Bogged down in rules

"Blog Rules: A Business Guide to Managing Policy, Public Relations, and Legal Issues" (Nancy Flynn)
The attitude in this book is best summed up by the old saying "damned if you do, damned if you don't." According to Nancy Flynn, organizations must blog to survive. Blogging is the way to get the word out on your product, service, whatever. If you don't blog you will lose contact with your customer base and die. But, blogging will inevitably lead you into trouble. Somebody will hack your site. An unhappy customer will leave a comment on your site and it will be linked to by 27 million bloggers and your name will be mud. A disgruntled employee will spill the beans and some government regulator will shut you down and the shareholders will sue you for a bizillion dollars.

Flynn's answer to the dilemma is that every company should blog, but that it should do so within a framework of extremely (possible excessively) restrictive rules and policies. Every blog post should be vetted by a blog director. Employees should be made aware that if they say the wrong thing on a blog, even if it's not a company-owned blog, they can be sacked. Customer comments must be carefully censored so as to give the appearance of an open exchange, but nothing really negative should be allowed through. The CEO should blog in order to convey the human side of corporate leadership, but only after every word is checked by the company's legal firm.

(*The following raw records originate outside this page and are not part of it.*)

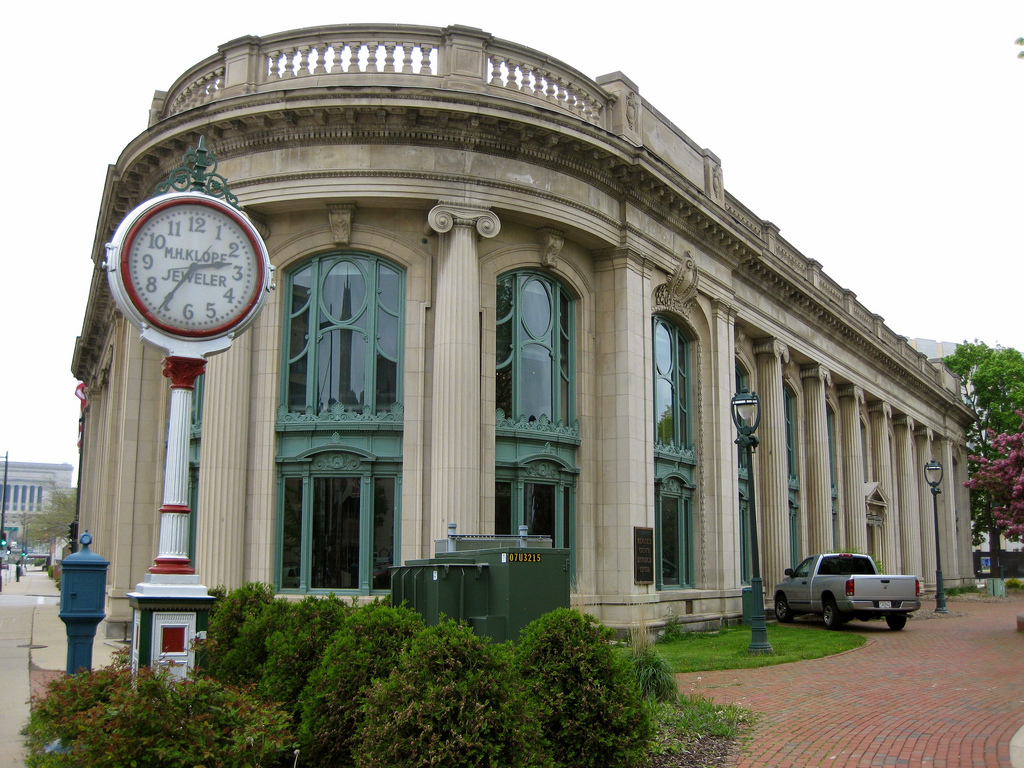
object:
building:
[128, 316, 769, 670]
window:
[492, 453, 561, 544]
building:
[68, 5, 985, 418]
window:
[652, 469, 704, 591]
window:
[733, 497, 769, 599]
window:
[786, 399, 810, 505]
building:
[570, 248, 971, 660]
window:
[788, 502, 808, 566]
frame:
[307, 282, 372, 397]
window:
[495, 261, 586, 447]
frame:
[517, 461, 564, 536]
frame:
[653, 311, 684, 448]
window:
[659, 315, 706, 469]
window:
[654, 438, 712, 626]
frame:
[656, 494, 696, 581]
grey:
[851, 561, 903, 592]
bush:
[381, 600, 623, 767]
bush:
[271, 595, 376, 723]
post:
[41, 499, 145, 768]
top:
[65, 536, 126, 616]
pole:
[735, 440, 777, 643]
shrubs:
[213, 577, 312, 687]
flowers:
[989, 445, 1000, 461]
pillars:
[30, 479, 40, 512]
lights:
[1, 536, 12, 551]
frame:
[555, 287, 579, 410]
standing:
[98, 173, 274, 657]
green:
[722, 369, 802, 650]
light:
[733, 367, 776, 534]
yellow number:
[510, 552, 516, 561]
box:
[358, 496, 607, 720]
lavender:
[1005, 512, 1021, 535]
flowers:
[1000, 465, 1022, 488]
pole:
[50, 615, 113, 735]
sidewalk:
[9, 564, 56, 768]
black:
[161, 259, 196, 309]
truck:
[770, 552, 921, 624]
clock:
[120, 193, 267, 336]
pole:
[128, 354, 219, 674]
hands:
[158, 262, 196, 307]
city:
[2, 4, 1021, 765]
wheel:
[818, 593, 845, 632]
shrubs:
[47, 631, 263, 764]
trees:
[980, 340, 1022, 578]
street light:
[917, 450, 952, 619]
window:
[282, 250, 406, 419]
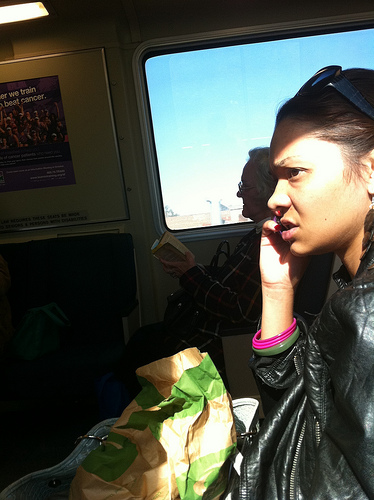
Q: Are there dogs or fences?
A: No, there are no fences or dogs.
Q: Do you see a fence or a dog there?
A: No, there are no fences or dogs.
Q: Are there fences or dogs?
A: No, there are no fences or dogs.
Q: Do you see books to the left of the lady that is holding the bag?
A: Yes, there is a book to the left of the lady.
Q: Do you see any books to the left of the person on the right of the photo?
A: Yes, there is a book to the left of the lady.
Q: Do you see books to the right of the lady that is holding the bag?
A: No, the book is to the left of the lady.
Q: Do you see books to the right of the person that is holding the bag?
A: No, the book is to the left of the lady.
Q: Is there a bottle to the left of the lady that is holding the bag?
A: No, there is a book to the left of the lady.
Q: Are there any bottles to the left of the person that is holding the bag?
A: No, there is a book to the left of the lady.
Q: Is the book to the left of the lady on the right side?
A: Yes, the book is to the left of the lady.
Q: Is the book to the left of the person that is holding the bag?
A: Yes, the book is to the left of the lady.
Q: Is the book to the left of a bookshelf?
A: No, the book is to the left of the lady.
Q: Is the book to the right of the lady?
A: No, the book is to the left of the lady.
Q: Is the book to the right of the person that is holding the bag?
A: No, the book is to the left of the lady.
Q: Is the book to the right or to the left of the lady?
A: The book is to the left of the lady.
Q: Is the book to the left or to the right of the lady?
A: The book is to the left of the lady.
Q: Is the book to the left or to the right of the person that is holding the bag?
A: The book is to the left of the lady.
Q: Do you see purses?
A: Yes, there is a purse.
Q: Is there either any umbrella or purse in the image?
A: Yes, there is a purse.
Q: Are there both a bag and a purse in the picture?
A: Yes, there are both a purse and a bag.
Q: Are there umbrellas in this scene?
A: No, there are no umbrellas.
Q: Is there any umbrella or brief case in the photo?
A: No, there are no umbrellas or briefcases.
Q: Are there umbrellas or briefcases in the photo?
A: No, there are no umbrellas or briefcases.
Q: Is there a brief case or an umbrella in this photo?
A: No, there are no umbrellas or briefcases.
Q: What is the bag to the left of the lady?
A: The bag is a purse.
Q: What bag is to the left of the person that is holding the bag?
A: The bag is a purse.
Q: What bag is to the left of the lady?
A: The bag is a purse.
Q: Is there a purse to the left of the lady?
A: Yes, there is a purse to the left of the lady.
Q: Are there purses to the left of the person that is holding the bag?
A: Yes, there is a purse to the left of the lady.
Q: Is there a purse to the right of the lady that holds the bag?
A: No, the purse is to the left of the lady.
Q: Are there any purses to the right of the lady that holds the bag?
A: No, the purse is to the left of the lady.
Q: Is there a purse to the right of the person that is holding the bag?
A: No, the purse is to the left of the lady.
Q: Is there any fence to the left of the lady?
A: No, there is a purse to the left of the lady.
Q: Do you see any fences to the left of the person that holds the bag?
A: No, there is a purse to the left of the lady.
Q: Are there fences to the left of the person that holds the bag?
A: No, there is a purse to the left of the lady.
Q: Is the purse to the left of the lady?
A: Yes, the purse is to the left of the lady.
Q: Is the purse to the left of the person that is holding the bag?
A: Yes, the purse is to the left of the lady.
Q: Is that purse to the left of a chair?
A: No, the purse is to the left of the lady.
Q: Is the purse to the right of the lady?
A: No, the purse is to the left of the lady.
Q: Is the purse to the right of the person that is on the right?
A: No, the purse is to the left of the lady.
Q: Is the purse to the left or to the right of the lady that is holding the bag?
A: The purse is to the left of the lady.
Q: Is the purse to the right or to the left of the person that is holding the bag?
A: The purse is to the left of the lady.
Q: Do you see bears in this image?
A: No, there are no bears.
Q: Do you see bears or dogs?
A: No, there are no bears or dogs.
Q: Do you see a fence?
A: No, there are no fences.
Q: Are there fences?
A: No, there are no fences.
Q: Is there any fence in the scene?
A: No, there are no fences.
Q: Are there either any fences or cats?
A: No, there are no fences or cats.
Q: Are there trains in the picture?
A: Yes, there is a train.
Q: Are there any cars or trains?
A: Yes, there is a train.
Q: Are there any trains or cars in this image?
A: Yes, there is a train.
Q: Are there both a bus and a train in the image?
A: No, there is a train but no buses.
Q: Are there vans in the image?
A: No, there are no vans.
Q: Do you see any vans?
A: No, there are no vans.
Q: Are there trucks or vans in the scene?
A: No, there are no vans or trucks.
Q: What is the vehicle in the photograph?
A: The vehicle is a train.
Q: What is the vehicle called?
A: The vehicle is a train.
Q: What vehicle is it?
A: The vehicle is a train.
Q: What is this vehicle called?
A: This is a train.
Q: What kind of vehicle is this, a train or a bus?
A: This is a train.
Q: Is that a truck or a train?
A: That is a train.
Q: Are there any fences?
A: No, there are no fences.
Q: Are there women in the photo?
A: Yes, there is a woman.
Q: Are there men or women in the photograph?
A: Yes, there is a woman.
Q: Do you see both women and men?
A: Yes, there are both a woman and a man.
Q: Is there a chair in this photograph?
A: No, there are no chairs.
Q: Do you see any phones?
A: Yes, there is a phone.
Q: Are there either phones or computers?
A: Yes, there is a phone.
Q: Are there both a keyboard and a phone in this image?
A: No, there is a phone but no keyboards.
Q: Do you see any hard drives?
A: No, there are no hard drives.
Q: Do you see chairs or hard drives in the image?
A: No, there are no hard drives or chairs.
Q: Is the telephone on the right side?
A: Yes, the telephone is on the right of the image.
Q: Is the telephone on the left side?
A: No, the telephone is on the right of the image.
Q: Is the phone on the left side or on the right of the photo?
A: The phone is on the right of the image.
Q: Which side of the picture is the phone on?
A: The phone is on the right of the image.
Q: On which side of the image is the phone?
A: The phone is on the right of the image.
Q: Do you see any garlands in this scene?
A: No, there are no garlands.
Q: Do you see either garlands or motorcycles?
A: No, there are no garlands or motorcycles.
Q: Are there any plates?
A: No, there are no plates.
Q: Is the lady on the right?
A: Yes, the lady is on the right of the image.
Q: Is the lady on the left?
A: No, the lady is on the right of the image.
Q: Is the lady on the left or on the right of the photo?
A: The lady is on the right of the image.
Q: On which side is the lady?
A: The lady is on the right of the image.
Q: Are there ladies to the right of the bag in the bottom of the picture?
A: Yes, there is a lady to the right of the bag.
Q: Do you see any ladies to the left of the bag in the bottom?
A: No, the lady is to the right of the bag.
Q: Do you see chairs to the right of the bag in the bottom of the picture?
A: No, there is a lady to the right of the bag.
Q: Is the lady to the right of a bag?
A: Yes, the lady is to the right of a bag.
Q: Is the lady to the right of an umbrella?
A: No, the lady is to the right of a bag.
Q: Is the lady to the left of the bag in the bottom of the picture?
A: No, the lady is to the right of the bag.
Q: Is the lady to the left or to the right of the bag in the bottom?
A: The lady is to the right of the bag.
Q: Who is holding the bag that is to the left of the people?
A: The lady is holding the bag.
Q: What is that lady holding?
A: The lady is holding the bag.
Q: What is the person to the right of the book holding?
A: The lady is holding the bag.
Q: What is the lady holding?
A: The lady is holding the bag.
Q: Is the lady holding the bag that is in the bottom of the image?
A: Yes, the lady is holding the bag.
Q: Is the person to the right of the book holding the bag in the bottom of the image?
A: Yes, the lady is holding the bag.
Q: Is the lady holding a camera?
A: No, the lady is holding the bag.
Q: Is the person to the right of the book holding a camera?
A: No, the lady is holding the bag.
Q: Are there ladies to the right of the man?
A: Yes, there is a lady to the right of the man.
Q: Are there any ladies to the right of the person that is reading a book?
A: Yes, there is a lady to the right of the man.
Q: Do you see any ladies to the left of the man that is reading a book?
A: No, the lady is to the right of the man.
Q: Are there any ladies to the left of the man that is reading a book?
A: No, the lady is to the right of the man.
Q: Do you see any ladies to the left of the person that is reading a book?
A: No, the lady is to the right of the man.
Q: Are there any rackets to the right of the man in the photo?
A: No, there is a lady to the right of the man.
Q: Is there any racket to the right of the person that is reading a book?
A: No, there is a lady to the right of the man.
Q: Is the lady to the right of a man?
A: Yes, the lady is to the right of a man.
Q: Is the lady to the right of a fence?
A: No, the lady is to the right of a man.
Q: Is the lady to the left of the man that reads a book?
A: No, the lady is to the right of the man.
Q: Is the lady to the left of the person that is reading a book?
A: No, the lady is to the right of the man.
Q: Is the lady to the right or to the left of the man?
A: The lady is to the right of the man.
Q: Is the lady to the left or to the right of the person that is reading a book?
A: The lady is to the right of the man.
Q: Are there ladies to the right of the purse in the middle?
A: Yes, there is a lady to the right of the purse.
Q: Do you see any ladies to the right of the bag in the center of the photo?
A: Yes, there is a lady to the right of the purse.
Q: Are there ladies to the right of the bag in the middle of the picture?
A: Yes, there is a lady to the right of the purse.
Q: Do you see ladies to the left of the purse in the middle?
A: No, the lady is to the right of the purse.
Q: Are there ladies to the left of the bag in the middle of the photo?
A: No, the lady is to the right of the purse.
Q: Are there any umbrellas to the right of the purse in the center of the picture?
A: No, there is a lady to the right of the purse.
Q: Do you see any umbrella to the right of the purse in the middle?
A: No, there is a lady to the right of the purse.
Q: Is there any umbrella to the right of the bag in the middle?
A: No, there is a lady to the right of the purse.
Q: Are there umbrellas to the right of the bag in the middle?
A: No, there is a lady to the right of the purse.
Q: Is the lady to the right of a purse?
A: Yes, the lady is to the right of a purse.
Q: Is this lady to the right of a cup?
A: No, the lady is to the right of a purse.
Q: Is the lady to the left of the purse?
A: No, the lady is to the right of the purse.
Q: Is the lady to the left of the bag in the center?
A: No, the lady is to the right of the purse.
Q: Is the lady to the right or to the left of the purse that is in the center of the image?
A: The lady is to the right of the purse.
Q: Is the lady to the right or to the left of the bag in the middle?
A: The lady is to the right of the purse.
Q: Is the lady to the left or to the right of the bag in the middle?
A: The lady is to the right of the purse.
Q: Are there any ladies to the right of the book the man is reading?
A: Yes, there is a lady to the right of the book.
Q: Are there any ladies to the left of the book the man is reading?
A: No, the lady is to the right of the book.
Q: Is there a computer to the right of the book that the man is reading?
A: No, there is a lady to the right of the book.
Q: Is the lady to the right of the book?
A: Yes, the lady is to the right of the book.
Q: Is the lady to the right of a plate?
A: No, the lady is to the right of the book.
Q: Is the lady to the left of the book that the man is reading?
A: No, the lady is to the right of the book.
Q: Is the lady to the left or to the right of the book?
A: The lady is to the right of the book.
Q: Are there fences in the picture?
A: No, there are no fences.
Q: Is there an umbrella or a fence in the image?
A: No, there are no fences or umbrellas.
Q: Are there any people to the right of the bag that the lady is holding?
A: Yes, there are people to the right of the bag.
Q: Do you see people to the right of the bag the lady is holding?
A: Yes, there are people to the right of the bag.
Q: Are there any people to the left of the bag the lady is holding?
A: No, the people are to the right of the bag.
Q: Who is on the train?
A: The people are on the train.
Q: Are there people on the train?
A: Yes, there are people on the train.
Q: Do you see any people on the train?
A: Yes, there are people on the train.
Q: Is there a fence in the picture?
A: No, there are no fences.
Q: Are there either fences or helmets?
A: No, there are no fences or helmets.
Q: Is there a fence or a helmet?
A: No, there are no fences or helmets.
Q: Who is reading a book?
A: The man is reading a book.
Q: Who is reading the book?
A: The man is reading a book.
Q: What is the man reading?
A: The man is reading a book.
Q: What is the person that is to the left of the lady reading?
A: The man is reading a book.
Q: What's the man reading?
A: The man is reading a book.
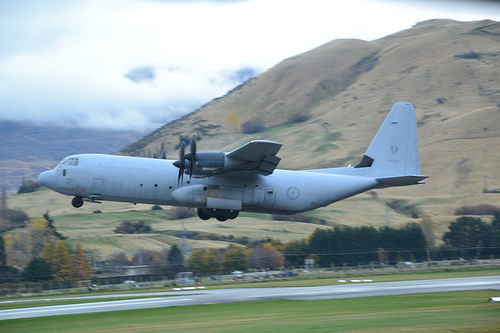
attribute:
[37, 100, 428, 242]
plane — gray, taking off, grey, large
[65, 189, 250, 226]
wheels — retracting, down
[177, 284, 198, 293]
marks — red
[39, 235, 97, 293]
tree — yellow, orange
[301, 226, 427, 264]
trees — green, leafy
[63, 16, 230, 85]
clouds — white, thick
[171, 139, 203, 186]
propellers — gray, grey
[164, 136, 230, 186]
engines — propellers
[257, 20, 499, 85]
mountain — brown, tan, bare, tall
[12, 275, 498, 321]
runway — long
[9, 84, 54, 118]
sky — blue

My reaction after reading this book is that I'd never want to blog for a corporation that followed Flynn's advice and that as I consumer, I'd never want to read a blog produced under those conditions--it would be boring.

Microsoft, oft criticized for being too controlling, offers a counter model. Microsoft community blogs are, to quote from the site,
"Web pages which are updated frequently, written from the point of view of an individual, written in an informal tone, and usually expose an RSS feed for syndication . . . These blogs will provide you insights and opinions about using Microsoft technologies and software." I'm sure nondisclosure clauses are in effect and that the same rules about insubordination would apply in the blogs as in the workplace. For many years one of Microsoft's most famous bloggers was Robert Scoble, whose blog was often openly critical of company policies and decisions. The discussion that his blog raised, often around customers' negative responses to Microsoft products, led to product improvement and customer loyalty. Bill Gates had the vision to see how giving up a little control could be good for business. Scoble himself became such a "brand name" that he quit Microsoft and now blogs full time. His blog is called Scobelizer: technogeek.

Flynn has also written "E-Mail Rules: A Business Guide to Managing Policies, Security, and Legal Issues for E-Mail and Digital Communication" (Nancy Flynn, Randolph Kahn). I think I will give that book a pass.